Emmanuel Macron au collège Louise Michel de Ganges, dans l’Hérault. 20 Avril 2023.© AFP/Daniel Cole..
"Les oeufs et les casseroles, c'est pour faire la cuisine, chez moi !" Quel talent ! La petite touche qui fait mouche. Avec toujours ce petit rien d'ironie méprisante. Un jour, c'est sûr, un psychanaliste de renom analysera toutes tes sorties qui disent davantage sur toi que tous tes beaux et grands discours. Je me demande d'ailleurs d'où tu tiens ça. Pas de Paul Ricoeur qui serait scandalisé de voir comment tu te comportes depuis que tu es président de la République française. Dans le centre-ville de Ganges, il y a cinq ou six jours, place de l'hôtel de ville, le petit peuple en colère te lance des oeufs et des pommes de terre. Juste avant, un arrêté préfectoral a interdit, humour involontaire, "l'usage de dispositifs sonores portatifs". Pas de mention spécifique pour les casseroles, mais des gendarmes zélés ouvrent les sacs et les confisquent.
Plus tard, phrase à nouveau : "Les casseroles ne feront pas avancer la France." Sans aucun doute, Manu. Mais comprends que ça commence à bouillir. La France est en effervescence. De ta part, de la part du président de la République, de la part de "son" président, la France est en droit d'attendre une autre atttitude, une autre écoute. Cesse d'hésiter entre le Surgé sévère et le pion sympa qui, veste tombée, manches de sa chemise blanche retroussées, assis au milieu des élèves, essaie de ramener les plus turbulents à la raison. Nous ne sommes pas tes élèves, tu ne seras jamais notre professeur. Tu es le président et nous sommes des citoyens. A égalité de droits et de devoirs. Même si momentanément, tu exerces la fonction suprême. Respecte-nous si tu veux être respecté. Tu as du chemin à faire. Toutes tes sorties, ça commence à bien faire. Pour mémoire "illettrées", "gens qui ne sont rien". Des ouvrières de Gad aux gens qu'on croise dans les gares, en passant par les "pauvres qui prennent l'autocar" sans oublier les "fainéants, les cyniques et les sectaires", ou, perle des perles, "envie d'emmerder les non-vaccinés", comprends que ça agace. A chaque fois, tu attises, comme si tu prenais un malin plaisir à jouer "ch'metteu d'fu". Elle a des limites, notre patience.
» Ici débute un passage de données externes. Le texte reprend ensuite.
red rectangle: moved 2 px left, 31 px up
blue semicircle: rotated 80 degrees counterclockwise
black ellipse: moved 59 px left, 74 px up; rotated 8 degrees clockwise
Quand tu parles de nous de cette façon, n'oublie jamais que c'est surtout de toi que tu parles. L'insulte se retourne toujours sur celui qui la profère. A Amiens, que tu connais bien, tu sais, on dit toujours "Ch'est ch'ti qui l'dit, qui l'est ! " C'est celui qui le dit qui l'est. Donc, Manu, je te retourne tous tes compliments. Franchement, si tu veux qu'on te garde, malgré tout, quelque estime, change de comportement.